=== DATASET CONTENT ===
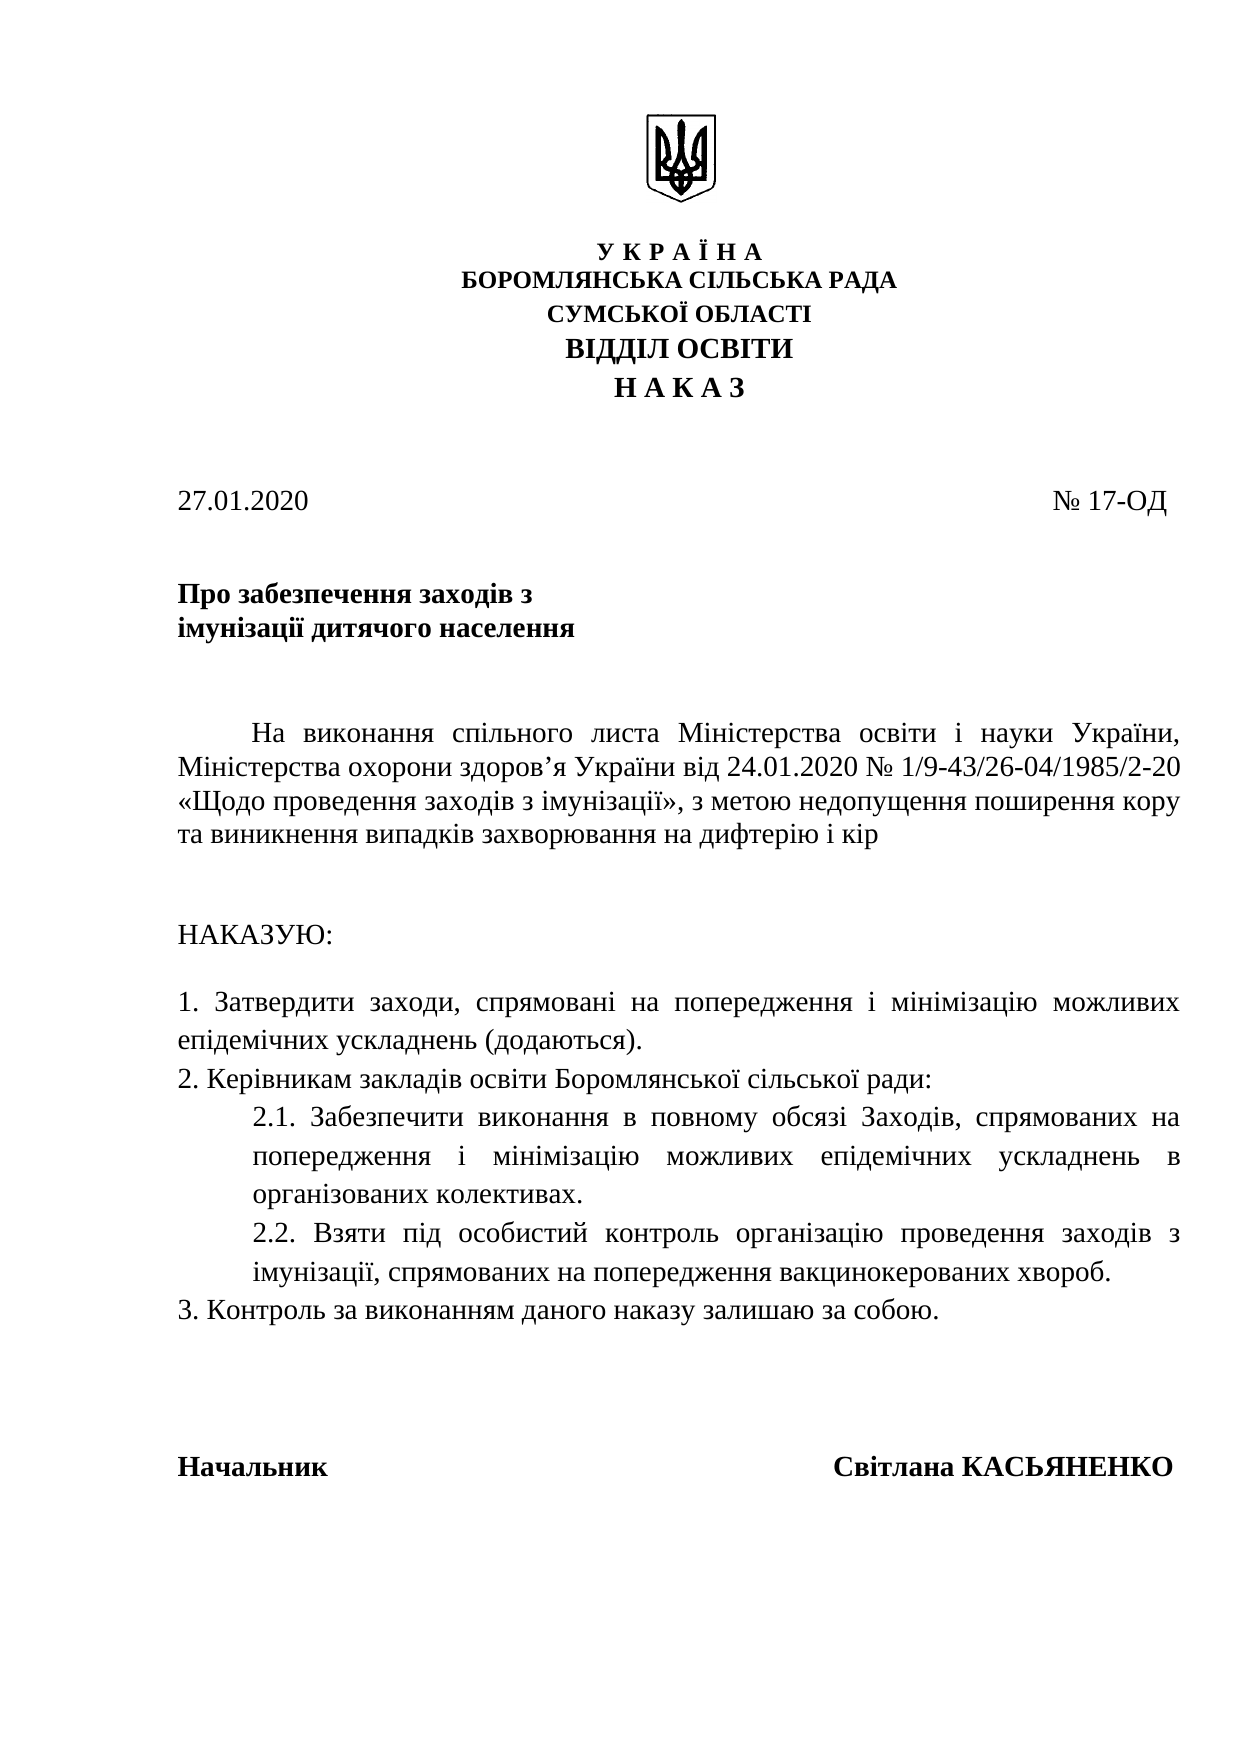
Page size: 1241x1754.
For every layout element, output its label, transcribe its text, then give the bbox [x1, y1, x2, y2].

text Про забезпечення заходів з [177, 576, 1137, 610]
text ВІДДІЛ ОСВІТИ [177, 332, 1181, 365]
subtitle УКРАЇНА [177, 237, 1181, 266]
text Н А К А З [177, 370, 1181, 404]
text НАКАЗУЮ: [177, 917, 1137, 950]
text На виконання спільного листа Міністерства освіти і науки України, Міністерства охорони здоров’я України від 24.01.2020 № 1/9-43/26-04/1985/2-20 «Щодо проведення заходів з імунізації», з метою недопущення поширення кору та виникнення випадків захворювання на дифтерію і кір [177, 716, 1181, 850]
text 3. Контроль за виконанням даного наказу залишаю за собою. [177, 1292, 1181, 1326]
text 2. Керівникам закладів освіти Боромлянської сільської ради: [177, 1061, 1181, 1094]
list 2.1. Забезпечити виконання в повному обсязі Заходів, спрямованих на попередження і мінімізацію можливих епідемічних ускладнень в організованих колективах. [252, 1099, 1181, 1210]
text Начальник Світлана КАСЬЯНЕНКО [177, 1449, 1181, 1483]
list 2.2. Взяти під особистий контроль організацію проведення заходів з імунізації, спрямованих на попередження вакцинокерованих хвороб. [252, 1215, 1181, 1287]
text імунізації дитячого населення [177, 610, 1137, 643]
text СУМСЬКОЇ ОБЛАСТІ [177, 299, 1181, 327]
text БОРОМЛЯНСЬКА СІЛЬСЬКА РАДА [177, 266, 1181, 294]
text 1. Затвердити заходи, спрямовані на попередження і мінімізацію можливих епідемічних ускладнень (додаються). [177, 984, 1181, 1056]
text 27.01.2020 № 17-ОД [177, 483, 1181, 517]
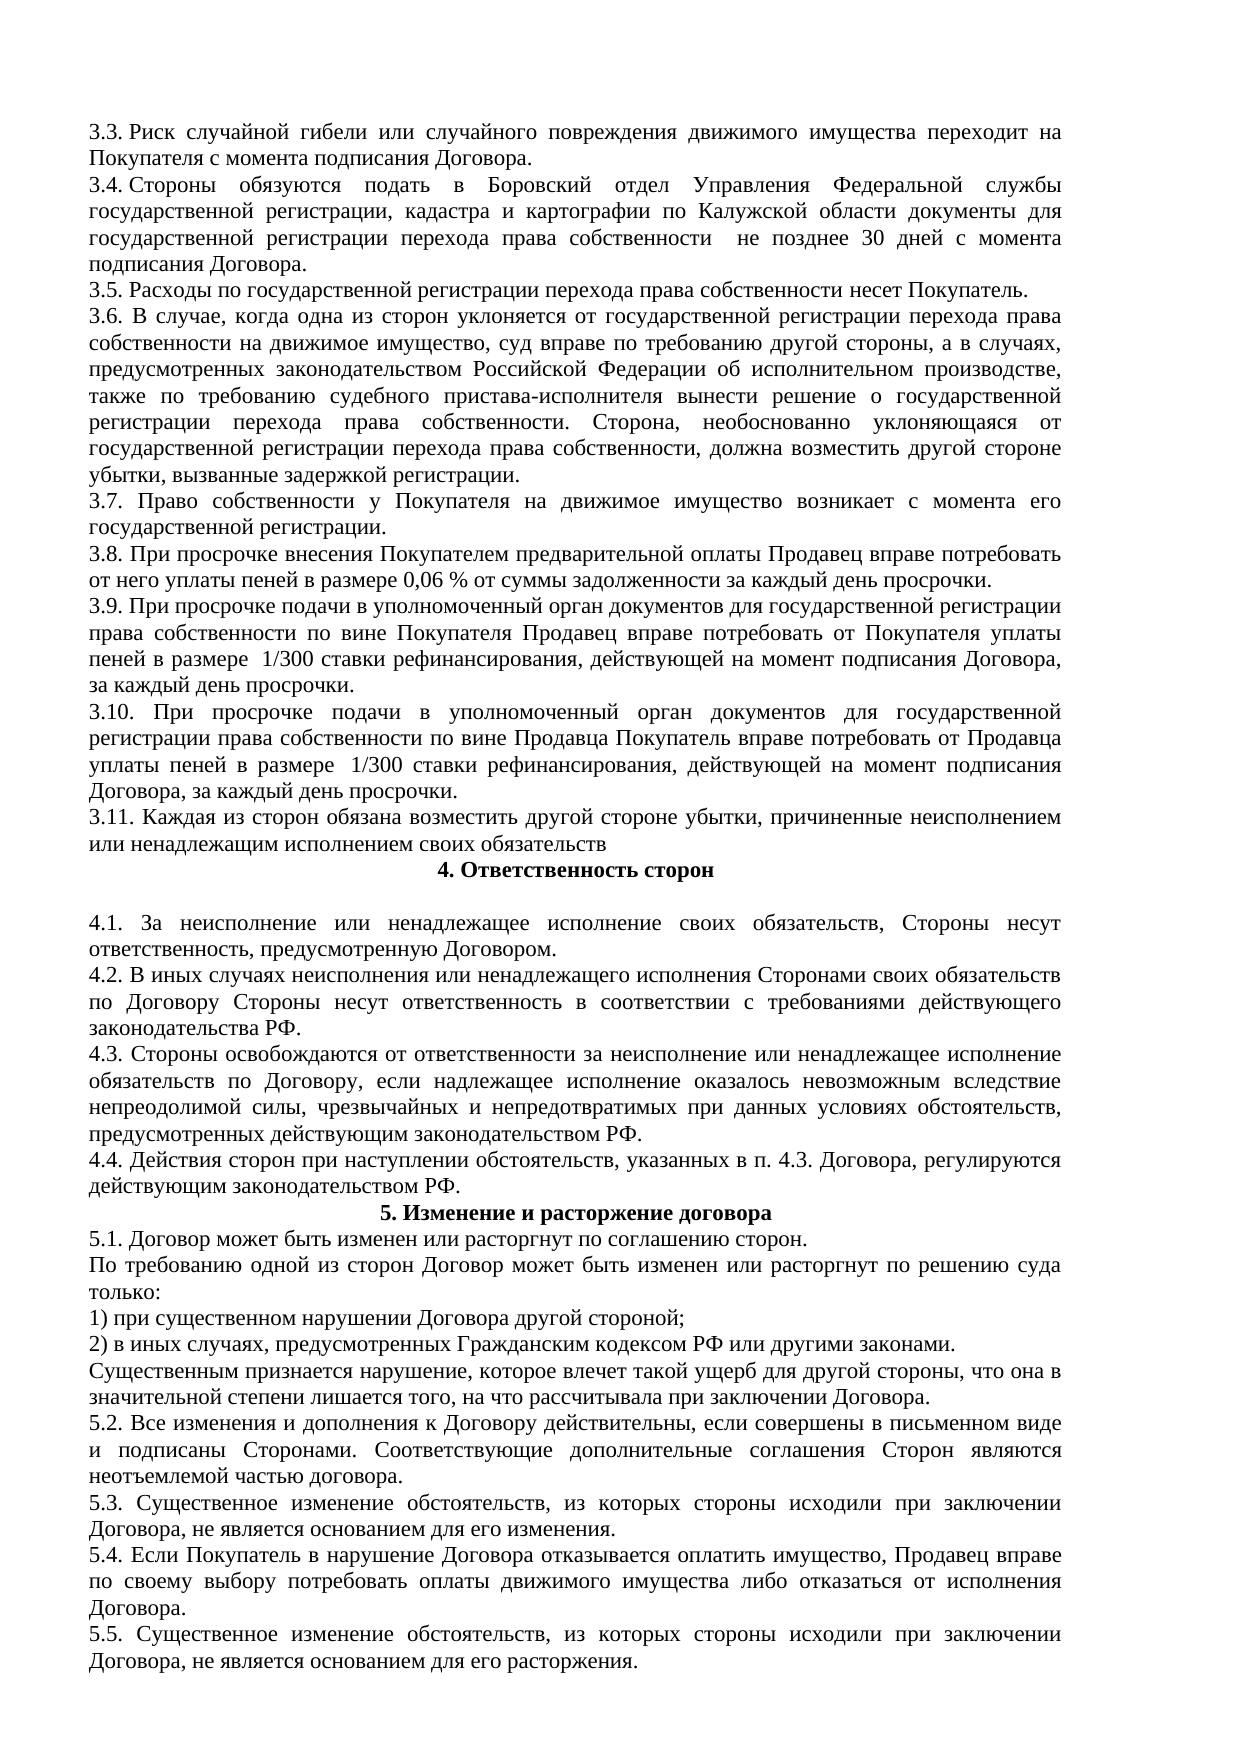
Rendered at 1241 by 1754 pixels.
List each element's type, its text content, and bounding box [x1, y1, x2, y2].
===
The lines to reproduce run from the line containing "Rendered at 1241 by 1754 pixels." to the end of the listing; write them out exactly and add nothing.

EXERCISE RESULT >>
Rendered at 1241 by 1754 pixels.
List each element's type, its text content, and bounding box [x1, y1, x2, y2].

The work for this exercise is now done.